The Hunger Games was just the shot in the arm that the stumbling YA subgenre needed. Sure, the series of novels by Suzanne Collins were written for a younger audience, but the essence of its subject matter — ranging from dystopian class warfare to a war game reminiscent of Battle Royale — was just mature enough to capture the attention of a disinterested generation. Despite her controversial casting, Jennifer Lawrence was a force of nature as Katniss Everdeen, a reluctant revolutionary who finds herself volunteering for the eponymous death match ... and, against all odds, winning. The Hunger Games rightly became a phenomenon in its own right — and with two more books ripe for adaptation, Lionsgate didn’t waste an ounce of its momentum. Catching Fire bowed just a year later in 2013, cementing the Hunger Games franchise as a true power player.

Lawrence, newly an Oscar-winner, wasn’t the only one bringing a sense of prestige to the sequel: the addition of some of the industry’s most reliable character actors like Philip Seymour Hoffman, Jeffrey Wright, and more, made Catching Fire feel like a Truly Serious Movie.

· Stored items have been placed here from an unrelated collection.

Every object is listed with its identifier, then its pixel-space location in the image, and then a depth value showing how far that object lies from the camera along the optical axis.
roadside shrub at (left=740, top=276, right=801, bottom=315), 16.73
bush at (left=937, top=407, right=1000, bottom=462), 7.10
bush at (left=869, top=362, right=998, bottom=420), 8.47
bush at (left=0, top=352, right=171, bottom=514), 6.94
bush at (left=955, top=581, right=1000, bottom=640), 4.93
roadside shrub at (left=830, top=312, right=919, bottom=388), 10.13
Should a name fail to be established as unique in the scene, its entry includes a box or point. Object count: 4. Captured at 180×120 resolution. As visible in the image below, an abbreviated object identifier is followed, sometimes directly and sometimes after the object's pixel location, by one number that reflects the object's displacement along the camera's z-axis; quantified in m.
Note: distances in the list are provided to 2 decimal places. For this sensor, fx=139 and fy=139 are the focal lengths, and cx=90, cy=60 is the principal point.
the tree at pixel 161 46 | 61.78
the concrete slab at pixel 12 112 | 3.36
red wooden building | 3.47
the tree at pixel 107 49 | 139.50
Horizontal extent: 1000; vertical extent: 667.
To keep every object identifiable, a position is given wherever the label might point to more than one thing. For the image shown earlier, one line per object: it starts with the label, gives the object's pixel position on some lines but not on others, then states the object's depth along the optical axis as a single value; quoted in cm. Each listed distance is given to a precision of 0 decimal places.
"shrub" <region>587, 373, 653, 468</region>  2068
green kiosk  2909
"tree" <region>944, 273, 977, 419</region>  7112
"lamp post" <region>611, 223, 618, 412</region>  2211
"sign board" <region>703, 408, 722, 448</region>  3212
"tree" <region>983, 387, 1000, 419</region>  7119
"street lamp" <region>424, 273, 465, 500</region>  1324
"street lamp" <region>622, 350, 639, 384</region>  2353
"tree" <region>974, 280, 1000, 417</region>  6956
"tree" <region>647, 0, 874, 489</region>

Of course, there was plenty of that in the first Hunger Games flick. But like any good sequel, Catching Fire gave us more of everything. Its stakes are higher, its tone that much darker, and its central romance even more complicated (not always in a good way). Unlike its contemporaries, though, Catching Fire might have the most to say about the systems governing our world, and that’s probably why it’s been able to stand the test of time.

After the events of the first film, where Katniss and fellow tribute Peeta Mellark (Josh Hutcherson) defied the rules of the games, the downtrodden of Panem have embraced Katniss as the leader of their uprising, making her an immediate threat to the menacing President Snow (Donald Sutherland). Conveniently, though, the 75th Hunger Games is fast approaching, and with it comes the chance for Snow to kill this revolution in its cradle. The 75th Games, named the Quarter Quell, are essentially a very dark iteration of an All-Star Survivor match. This time, the tributes are not a group of kids aged 12 to 18, but fully-grown victors that have already fought and won years ago. Forced back into the Hunger Games, Katniss once again teams up with Peeta and a host of new allies to face the sophisticated bear trap of an arena.

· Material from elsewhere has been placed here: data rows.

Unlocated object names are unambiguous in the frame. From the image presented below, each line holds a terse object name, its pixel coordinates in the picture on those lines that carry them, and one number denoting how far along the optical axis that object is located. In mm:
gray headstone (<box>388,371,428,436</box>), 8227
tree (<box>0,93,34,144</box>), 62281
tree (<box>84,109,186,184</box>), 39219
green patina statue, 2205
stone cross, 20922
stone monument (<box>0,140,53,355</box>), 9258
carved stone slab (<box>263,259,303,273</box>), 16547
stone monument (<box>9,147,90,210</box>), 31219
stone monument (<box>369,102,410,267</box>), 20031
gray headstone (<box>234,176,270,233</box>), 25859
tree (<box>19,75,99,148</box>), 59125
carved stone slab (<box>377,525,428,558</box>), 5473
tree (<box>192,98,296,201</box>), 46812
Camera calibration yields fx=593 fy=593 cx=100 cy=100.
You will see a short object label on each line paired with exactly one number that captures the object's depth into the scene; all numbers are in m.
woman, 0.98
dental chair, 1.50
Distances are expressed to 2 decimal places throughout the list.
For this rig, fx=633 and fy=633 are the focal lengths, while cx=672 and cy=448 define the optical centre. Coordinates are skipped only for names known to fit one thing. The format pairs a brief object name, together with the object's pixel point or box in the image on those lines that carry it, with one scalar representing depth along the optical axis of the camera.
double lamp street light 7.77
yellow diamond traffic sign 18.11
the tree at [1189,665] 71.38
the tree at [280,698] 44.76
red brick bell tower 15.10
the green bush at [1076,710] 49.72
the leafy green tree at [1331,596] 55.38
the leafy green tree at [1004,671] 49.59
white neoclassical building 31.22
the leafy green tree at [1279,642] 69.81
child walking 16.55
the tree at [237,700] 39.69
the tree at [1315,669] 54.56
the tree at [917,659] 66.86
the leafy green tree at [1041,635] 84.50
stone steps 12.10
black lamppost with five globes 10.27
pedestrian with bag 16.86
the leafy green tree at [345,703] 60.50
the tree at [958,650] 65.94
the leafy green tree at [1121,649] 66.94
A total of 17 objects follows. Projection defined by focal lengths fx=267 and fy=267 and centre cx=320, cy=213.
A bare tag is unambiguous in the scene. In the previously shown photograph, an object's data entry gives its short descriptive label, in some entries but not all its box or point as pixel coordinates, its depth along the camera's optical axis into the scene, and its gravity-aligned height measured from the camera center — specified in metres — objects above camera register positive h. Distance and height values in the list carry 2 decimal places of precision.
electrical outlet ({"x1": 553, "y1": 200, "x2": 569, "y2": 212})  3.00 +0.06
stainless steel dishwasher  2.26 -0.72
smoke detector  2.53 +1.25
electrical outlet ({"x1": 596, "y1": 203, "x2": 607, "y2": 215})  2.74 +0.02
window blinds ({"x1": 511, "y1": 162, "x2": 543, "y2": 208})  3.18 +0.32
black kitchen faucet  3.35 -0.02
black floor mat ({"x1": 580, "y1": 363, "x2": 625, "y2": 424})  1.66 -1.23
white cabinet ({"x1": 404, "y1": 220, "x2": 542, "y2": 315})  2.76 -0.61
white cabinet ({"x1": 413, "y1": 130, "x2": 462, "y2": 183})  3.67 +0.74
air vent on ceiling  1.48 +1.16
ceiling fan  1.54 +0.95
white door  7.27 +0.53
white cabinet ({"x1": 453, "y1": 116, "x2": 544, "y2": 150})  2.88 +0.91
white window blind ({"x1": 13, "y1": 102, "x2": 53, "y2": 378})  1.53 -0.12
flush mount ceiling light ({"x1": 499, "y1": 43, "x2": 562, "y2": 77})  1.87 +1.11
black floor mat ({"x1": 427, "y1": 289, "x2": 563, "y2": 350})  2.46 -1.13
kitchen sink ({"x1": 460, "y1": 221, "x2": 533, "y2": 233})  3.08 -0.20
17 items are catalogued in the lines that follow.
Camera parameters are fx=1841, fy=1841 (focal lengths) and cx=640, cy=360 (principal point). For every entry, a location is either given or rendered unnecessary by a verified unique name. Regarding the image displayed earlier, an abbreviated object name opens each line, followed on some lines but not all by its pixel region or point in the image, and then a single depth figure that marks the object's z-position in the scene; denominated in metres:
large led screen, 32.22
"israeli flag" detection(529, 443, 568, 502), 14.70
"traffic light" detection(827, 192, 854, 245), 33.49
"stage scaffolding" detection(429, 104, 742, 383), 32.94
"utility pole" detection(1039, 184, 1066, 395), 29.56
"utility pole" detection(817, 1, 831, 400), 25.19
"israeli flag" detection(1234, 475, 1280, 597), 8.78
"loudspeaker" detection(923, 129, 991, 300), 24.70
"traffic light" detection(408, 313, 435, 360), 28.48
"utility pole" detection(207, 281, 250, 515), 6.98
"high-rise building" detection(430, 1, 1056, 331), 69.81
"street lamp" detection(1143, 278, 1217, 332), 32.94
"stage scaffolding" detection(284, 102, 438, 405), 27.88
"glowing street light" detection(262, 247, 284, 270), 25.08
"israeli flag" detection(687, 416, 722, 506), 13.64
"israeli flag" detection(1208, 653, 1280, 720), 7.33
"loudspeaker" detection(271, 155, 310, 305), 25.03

It takes a while for Catching Fire to get to the actual action. Lawrence & Co. do want to give audiences what they want to see, eventually. But first, they want to make us think. They want to adapt as much of Collins’ incendiary source material as they can, depicting the oppression that inspires an uprising with an overwhelming specificity. And in a way, that’s what makes this middle installment the most interesting of the Hunger Games saga.

The games are never portrayed with any gloss or glamour, but here they might be at their most gruesome. Watching children slaughter each other for entertainment is objectively horrible, but there’s something about the 75th Games that turns the stomach even more. Abject cruelty is a defining trait of Catching Fire — and this time, no one is safe. It’s tough to watch those who’ve already served the Capitol, who assume they’ve earned immunity, subjected to torture all over again. It’s arguably tougher now than it was 10 years ago, before many general audiences grew disillusioned with the oppressive systems that run our daily lives. It’s interesting to look back on the franchise now and see how that unrest mirrors our own, but real life catches up with art more often than we’d expect.

For all its efforts to continue the trend of adapting YA novels, Catching Fire is so much more than an angsty teen romance. Even 10 years later, it still has something new to teach us — especially now that our own world tips ever closer to the controlled chaos of Panem.